Questo vaccino è un miracolo e un orgoglio della scienza – ha detto il direttore Traina – in qualità di medici siamo sicuri del suo elevatissimo livello di sicurezza e di efficacia.  è l’unico strumento di cui disponiamo per arrestare questa tragedia mondiale.

Massimo Veglio ha invitato a non abbassare la guardia. Occorrerà infatti ancora del tempo prima di poterne vedere gli effetti positivi: “La vaccinazione è l’ampio portone per uscire dalla stanza buia della pandemia, ma non ci esime dal rispettare le misure di sicurezza. Il distanziamento sociale e l’uso della mascherina sono regole che restano valide.
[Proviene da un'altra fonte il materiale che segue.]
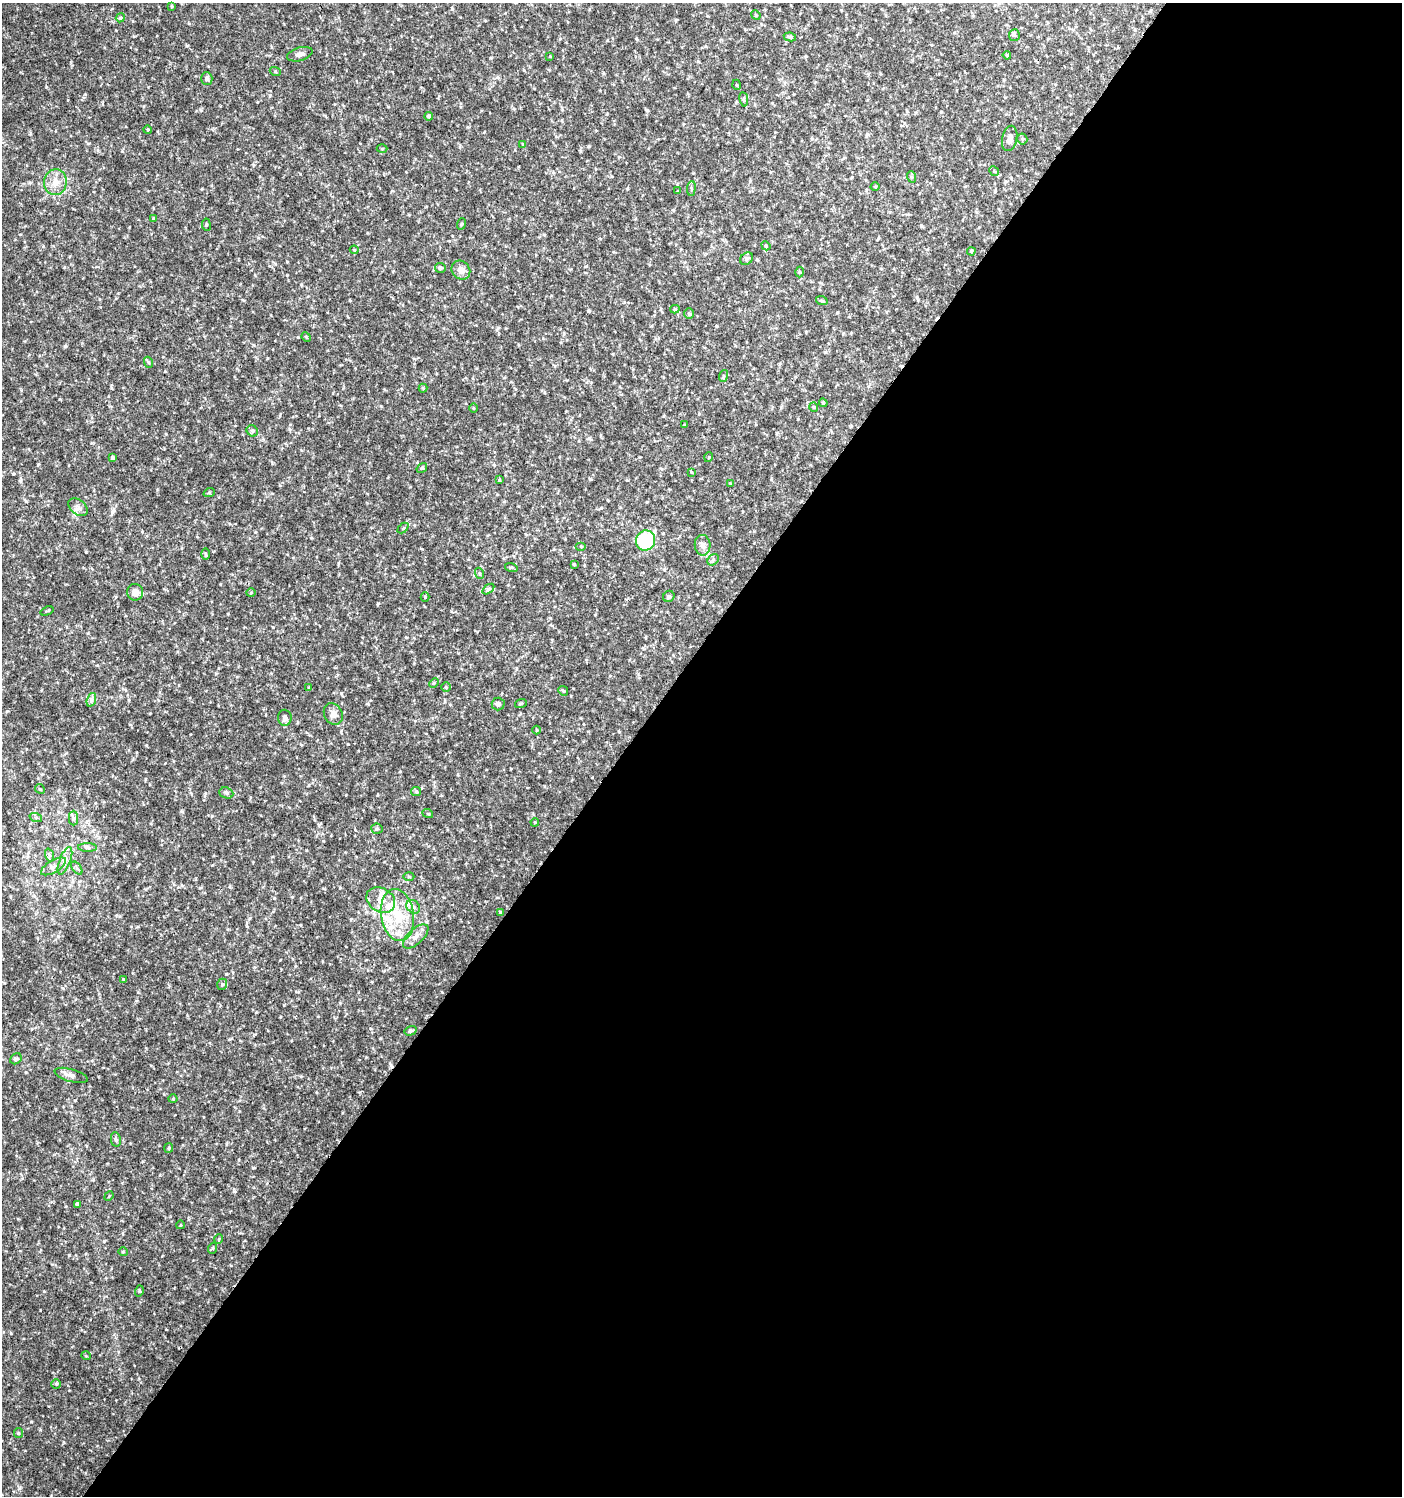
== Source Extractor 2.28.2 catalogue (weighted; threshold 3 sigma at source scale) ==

Ci vorranno infatti molti mesi per vaccinare un numero sufficiente di persone e raggiungere l’immunità di gregge. Fino a quel giorno il virus continuerà a infettare.” 

In seguito ha voluto anche parlare anche dei possibili effetti collaterali del vaccino Pfizer-BioNtech: “Questo vaccino ha degli effetti collaterali, ma sono drammaticamente meno gravi degli effetti del Covid. Il 90% di coloro che hanno ricevuto l’inoculazione non manifesta assolutamente nulla. Il restante 10% potrebbe lamentare qualche breve e lieve fastidio, come accade con altri vaccini. Ma è qualcosa che può essere risolto con una semplice tachipirina.”